Massachusetts General Hospital Cancer Center, Harvard Medical School, Boston, MA, USA.
Dana-Farber Cancer Institute, Harvard Medical School, Boston, MA, USA.
Nat Commun. 2022 Mar 14;13(1):1325. doi: 10.1038/s41467-022-29052-7.
High-grade meningiomas are associated with neuro-cognitive morbidity and have limited treatments. High-grade meningiomas harbor an immunosuppressive tumor microenvironment (TME) and programmed death-ligand 1 (PD-L1) expression may contribute to their aggressive phenotype. Here, we present the results of a single-arm, open-label phase 2 trial (NCT03279692) evaluating the efficacy of pembrolizumab, a PD-1 inhibitor, in a cohort of 25 evaluable patients with recurrent and progressive grade 2 and 3 meningiomas. The primary endpoint is the proportion of patients alive and progression-free at 6 months (PFS-6). Secondary endpoints include progression-free and overall survival, best intracranial response, and toxicity.

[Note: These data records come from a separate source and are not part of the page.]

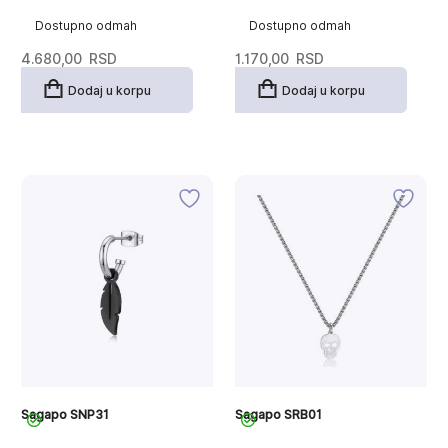
Dostupno odmah
Dostupno odmah
4.680,00
RSD
1.170,00
RSD
Dodaj u korpu
Dodaj u korpu
Sagapo SNP31
Sagapo SRB01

Our study has met its primary endpoint and achieved a PFS-6 rate of 0.48 (90% exact CI: 0.31-0.66) and a median PFS of 7.6 months (90% CI: 3.4-12.9 months). Twenty percent of patients have experienced one (or more) grade-3 or higher treatment-related adverse events. These results suggest that pembrolizumab exerts promising efficacy on a subset of these tumors. Further studies are needed to identify the biological facets within the meningioma TME that may drive response to immune-based therapies.
高级别脑膜瘤与神经认知发病率相关,且治疗选择有限。高级别脑膜瘤存在免疫抑制性肿瘤微环境(TME),程序性死亡配体 1(PD-L1)的表达可能有助于其侵袭性表型。在此,我们报告了一项单臂、开放标签的 2 期临床试验(NCT03279692)的结果,该试验评估了 PD-1 抑制剂 pembrolizumab 用于 25 例复发性和进行性 2 级和 3 级脑膜瘤患者的疗效。主要终点是 6 个月时无进展生存(PFS-6)的患者比例。次要终点包括无进展生存和总生存、最佳颅内反应和毒性。我们的研究达到了主要终点,PFS-6 率为 0.48(90%确切 CI:0.31-0.66),中位 PFS 为 7.6 个月(90%CI:3.4-12.9 个月)。20%的患者经历了一次(或多次)3 级或更高的治疗相关不良事件。这些结果表明,pembrolizumab 对这些肿瘤的亚组具有良好的疗效。需要进一步的研究来确定脑膜瘤 TME 中可能导致对免疫治疗反应的生物学特征。